I caught up with Ferrer in the summer of 1990 when he was about to appear in a play at the Chichester Festival Theatre called Born Again. He was then 76 and a world-weary, lugubrious soul. He looked back on his life with bemused detachment. ‘Let’s not beat about the bush,’ he said, as I began to delicately inquire about what happened. ‘The truth about José Ferrer is that he made a few good films in the 1950s and then his career went into freefall.’

True, there had been some flashes of the old genius in more recent years – the sweaty Turkish bey who tried to seduce Peter O’Toole in Lawrence of Arabia and the wily immigration chief in Voyage of the Damned – but there had also been a lot of embarrassing tosh, such as The Swarm and Dracula’s Dog.

‘I’d thought that I had a god-given right to a glittering career. It started off so very well and so effortlessly. I was shocked when it ended so abruptly. I couldn’t understand what I’d done wrong and I still can’t.’

Some people had suggested his name might have been too ‘foreign-sounding’ for American audiences, but, then, as he pointed out, if that had been the case, he’d never have made it big in the first place. He could occasionally lose his temper on film sets – ‘I only got angry if people weren’t behaving professionally,’ he said – and others had wondered if maybe he’d been badly advised about his career choices, but actually it was hit after hit until suddenly nothing.

‘I think it had less to do with any of that than the fact I was just too honest and probably still am. I think if I’d been more inclined to say what was politic, rather than what was on my mind, I’d be a wealthier and more successful man today. Certainly, it isn’t ever a good idea if you’re an actor to tell a journalist how your career is really going.’

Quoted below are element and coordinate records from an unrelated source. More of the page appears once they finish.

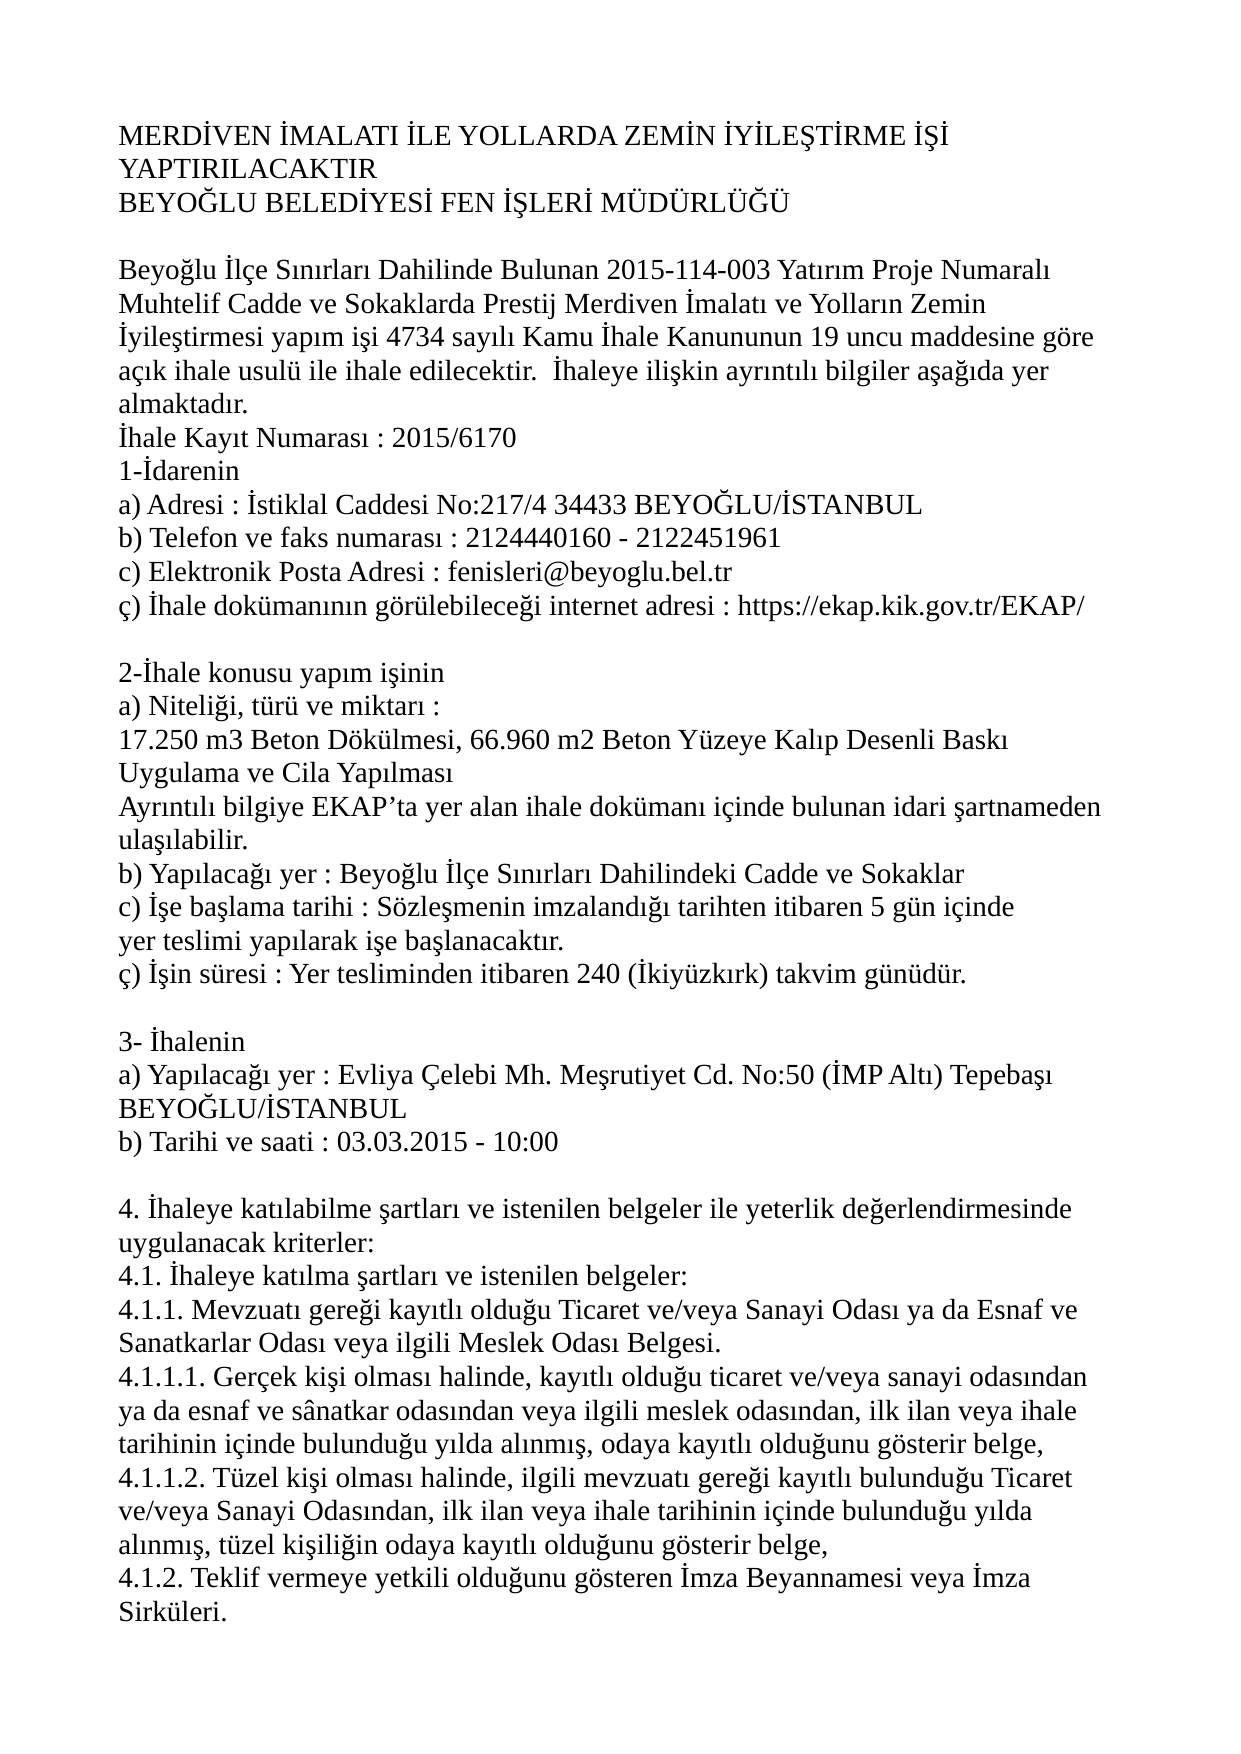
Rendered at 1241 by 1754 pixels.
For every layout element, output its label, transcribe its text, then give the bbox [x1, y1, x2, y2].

text 4.1.1. Mevzuatı gereği kayıtlı olduğu Ticaret ve/veya Sanayi Odası ya da Esnaf ve Sanatkarlar Odası veya ilgili Meslek Odası Belgesi. [118, 1292, 1122, 1359]
text b) Telefon ve faks numarası : 2124440160 - 2122451961 [118, 521, 1122, 554]
text a) Adresi : İstiklal Caddesi No:217/4 34433 BEYOĞLU/İSTANBUL [118, 487, 1122, 521]
text a) Yapılacağı yer : Evliya Çelebi Mh. Meşrutiyet Cd. No:50 (İMP Altı) Tepebaşı BEYOĞLU/İSTANBUL [118, 1057, 1122, 1124]
text 3- İhalenin [118, 1024, 1122, 1057]
text 17.250 m3 Beton Dökülmesi, 66.960 m2 Beton Yüzeye Kalıp Desenli Baskı Uygulama ve Cila Yapılması [118, 722, 1122, 789]
text MERDİVEN İMALATI İLE YOLLARDA ZEMİN İYİLEŞTİRME İŞİ YAPTIRILACAKTIR [118, 118, 1122, 185]
text a) Niteliği, türü ve miktarı : [118, 688, 1122, 722]
text ç) İşin süresi : Yer tesliminden itibaren 240 (İkiyüzkırk) takvim günüdür. [118, 957, 1122, 990]
text İhale Kayıt Numarası : 2015/6170 [118, 420, 1122, 453]
text 4. İhaleye katılabilme şartları ve istenilen belgeler ile yeterlik değerlendirmesinde uygulanacak kriterler: [118, 1191, 1122, 1258]
text BEYOĞLU BELEDİYESİ FEN İŞLERİ MÜDÜRLÜĞÜ [118, 185, 1122, 219]
text 1-İdarenin [118, 453, 1122, 487]
text c) İşe başlama tarihi : Sözleşmenin imzalandığı tarihten itibaren 5 gün içinde [118, 889, 1122, 923]
text 2-İhale konusu yapım işinin [118, 655, 1122, 688]
text 4.1. İhaleye katılma şartları ve istenilen belgeler: [118, 1258, 1122, 1292]
text 4.1.1.2. Tüzel kişi olması halinde, ilgili mevzuatı gereği kayıtlı bulunduğu Ticaret ve/veya Sanayi Odasından, ilk ilan veya ihale tarihinin içinde bulunduğu yılda alınmış, tüzel kişiliğin odaya kayıtlı olduğunu gösterir belge, [118, 1460, 1122, 1560]
text c) Elektronik Posta Adresi : fenisleri@beyoglu.bel.tr [118, 554, 1122, 588]
text yer teslimi yapılarak işe başlanacaktır. [118, 923, 1122, 957]
text ç) İhale dokümanının görülebileceği internet adresi : https://ekap.kik.gov.tr/EKAP/ [118, 588, 1122, 621]
text 4.1.1.1. Gerçek kişi olması halinde, kayıtlı olduğu ticaret ve/veya sanayi odasından ya da esnaf ve sânatkar odasından veya ilgili meslek odasından, ilk ilan veya ihale tarihinin içinde bulunduğu yılda alınmış, odaya kayıtlı olduğunu gösterir belge, [118, 1359, 1122, 1460]
text Beyoğlu İlçe Sınırları Dahilinde Bulunan 2015-114-003 Yatırım Proje Numaralı Muhtelif Cadde ve Sokaklarda Prestij Merdiven İmalatı ve Yolların Zemin İyileştirmesi yapım işi 4734 sayılı Kamu İhale Kanununun 19 uncu maddesine göre açık ihale usulü ile ihale edilecektir. İhaleye ilişkin ayrıntılı bilgiler aşağıda yer almaktadır. [118, 252, 1122, 420]
text b) Yapılacağı yer : Beyoğlu İlçe Sınırları Dahilindeki Cadde ve Sokaklar [118, 856, 1122, 889]
text b) Tarihi ve saati : 03.03.2015 - 10:00 [118, 1124, 1122, 1158]
text Ayrıntılı bilgiye EKAP’ta yer alan ihale dokümanı içinde bulunan idari şartnameden ulaşılabilir. [118, 789, 1122, 856]
text 4.1.2. Teklif vermeye yetkili olduğunu gösteren İmza Beyannamesi veya İmza Sirküleri. [118, 1560, 1122, 1627]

Ferrer’s confidence had inevitably taken an almighty knock. A possible manifestation of this was a nervous cough, which punctuated virtually every sentence he uttered and sometimes it took him a while to get it under control. It explained why the theatre’s publicist had insisted on allocating two hours for the interview, rather than the customary one. When, after a prolonged attack, he apologised, I mentioned that I’d never been aware of his cough in his stage and film performances. ‘It’s funny, really, but I have a much greater degree of confidence when I’m standing before cameras or a live audience. I guess it’s because I can shield myself behind a character.’

I asked him how he was getting on with Peter Hall, who was directing him in his play. ‘There have been no tantrums, either from me or from him. I need hardly add we’ve both reached an age when that sort of thing isn’t terribly becoming.’

On his fifth and final marriage when I met him and residing mostly in a suburb of Miami, Ferrer said one of the few good things to be said for no longer being a star is that people seldom troubled him for his autograph, which, in his day, he found very irritating. ‘I’d be in a hurry to get somewhere and suddenly I’d find myself having to sign endless bits of paper which I knew would end up soon enough in the dustbin.

‘People in the States live forever in the present – if you had a film that came out even a year ago they’ve already have forgotten about it and you – whereas on this side of the Atlantic there still seems to be a bit of an appetite for the old classics. Still, if anyone ever does remember me, I never quite know what to say – and nor do they. One or two have even blurted out that they thought I’d died.’